● **DATA SHOWN**
[Start of section]

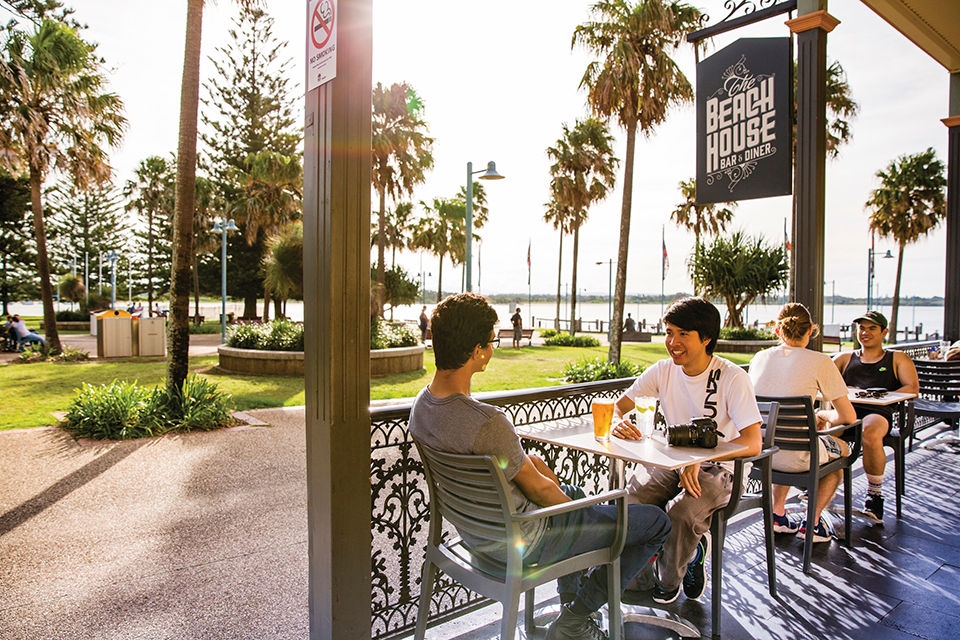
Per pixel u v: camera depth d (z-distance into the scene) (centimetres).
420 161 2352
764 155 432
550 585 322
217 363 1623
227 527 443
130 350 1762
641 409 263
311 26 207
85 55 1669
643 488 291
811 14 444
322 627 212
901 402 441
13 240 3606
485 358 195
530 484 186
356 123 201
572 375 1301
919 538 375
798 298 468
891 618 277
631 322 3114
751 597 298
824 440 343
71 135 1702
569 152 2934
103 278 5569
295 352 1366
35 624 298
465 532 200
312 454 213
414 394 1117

[End of section]
[Start of section]

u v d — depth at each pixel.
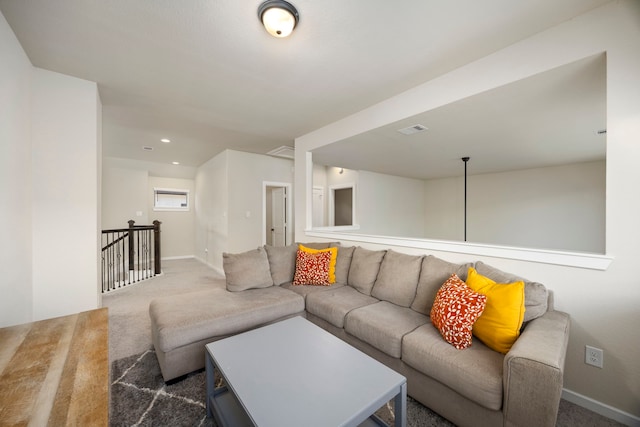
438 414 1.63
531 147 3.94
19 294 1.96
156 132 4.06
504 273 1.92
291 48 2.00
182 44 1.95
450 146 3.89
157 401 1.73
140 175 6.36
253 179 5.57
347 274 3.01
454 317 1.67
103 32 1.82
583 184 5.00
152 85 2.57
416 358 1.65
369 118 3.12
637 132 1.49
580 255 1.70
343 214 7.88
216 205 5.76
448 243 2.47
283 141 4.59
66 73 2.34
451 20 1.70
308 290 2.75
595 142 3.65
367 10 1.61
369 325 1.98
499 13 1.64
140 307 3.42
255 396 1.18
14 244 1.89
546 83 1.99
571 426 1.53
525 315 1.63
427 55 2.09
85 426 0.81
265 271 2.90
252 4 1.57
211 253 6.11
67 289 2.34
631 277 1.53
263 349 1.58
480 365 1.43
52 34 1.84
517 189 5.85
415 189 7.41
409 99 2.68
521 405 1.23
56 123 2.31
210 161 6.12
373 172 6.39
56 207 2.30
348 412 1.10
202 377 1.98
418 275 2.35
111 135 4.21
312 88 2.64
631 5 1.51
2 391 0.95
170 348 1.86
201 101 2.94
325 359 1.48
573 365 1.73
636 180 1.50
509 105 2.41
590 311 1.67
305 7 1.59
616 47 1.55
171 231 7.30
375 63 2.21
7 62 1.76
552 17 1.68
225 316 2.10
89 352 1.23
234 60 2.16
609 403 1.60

[End of section]
[Start of section]

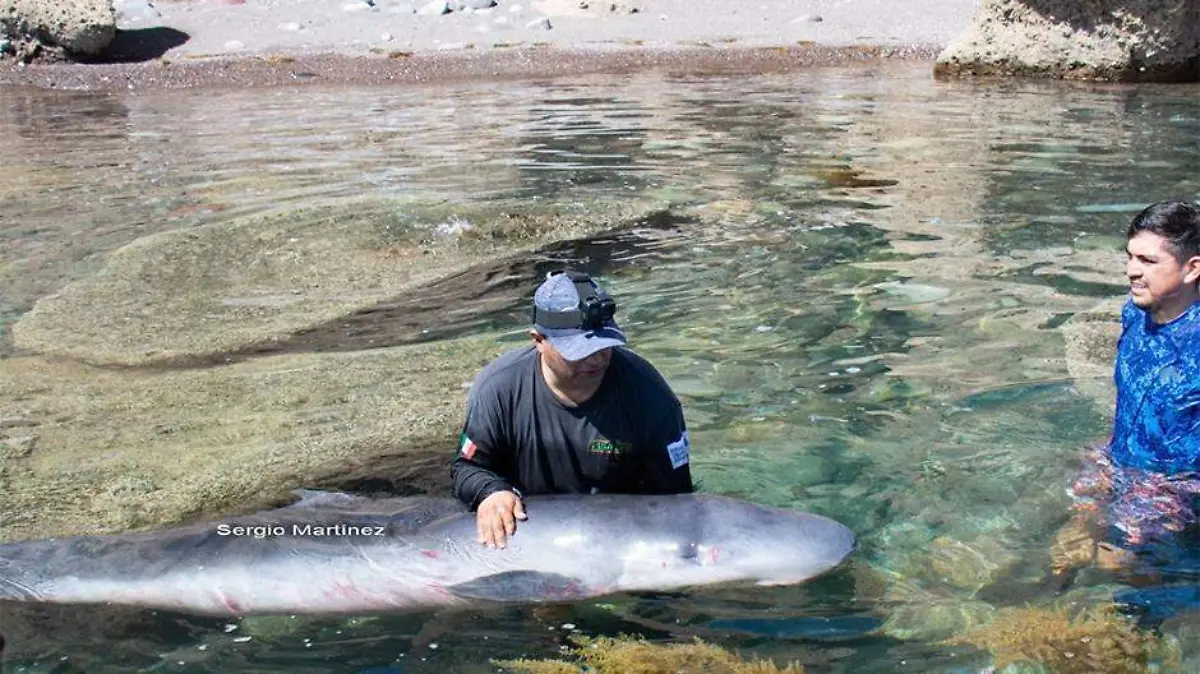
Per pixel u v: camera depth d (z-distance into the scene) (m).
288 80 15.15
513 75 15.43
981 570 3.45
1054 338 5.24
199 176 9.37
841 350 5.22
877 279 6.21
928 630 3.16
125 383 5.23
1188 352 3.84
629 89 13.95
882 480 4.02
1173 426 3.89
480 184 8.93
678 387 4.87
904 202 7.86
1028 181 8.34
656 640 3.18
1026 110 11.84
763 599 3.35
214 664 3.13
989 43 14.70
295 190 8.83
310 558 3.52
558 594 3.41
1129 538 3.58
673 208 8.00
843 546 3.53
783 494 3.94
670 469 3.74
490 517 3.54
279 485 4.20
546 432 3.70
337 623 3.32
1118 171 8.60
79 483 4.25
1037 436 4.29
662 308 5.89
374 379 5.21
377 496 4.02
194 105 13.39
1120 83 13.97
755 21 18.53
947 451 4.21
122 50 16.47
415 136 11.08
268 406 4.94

[End of section]

● **HOW TO COMPLETE THIS TASK**
Your answer should consist of the lines from the line with "643 488 291" to the line with "414 394 1117" above, repeated exactly, both ends included.

● **REPLY TO THE EXERCISE**
643 488 291
811 14 444
322 627 212
901 402 441
13 240 3606
485 358 195
530 484 186
356 123 201
572 375 1301
919 538 375
798 298 468
891 618 277
631 322 3114
751 597 298
824 440 343
71 135 1702
569 152 2934
103 278 5569
295 352 1366
35 624 298
465 532 200
312 454 213
414 394 1117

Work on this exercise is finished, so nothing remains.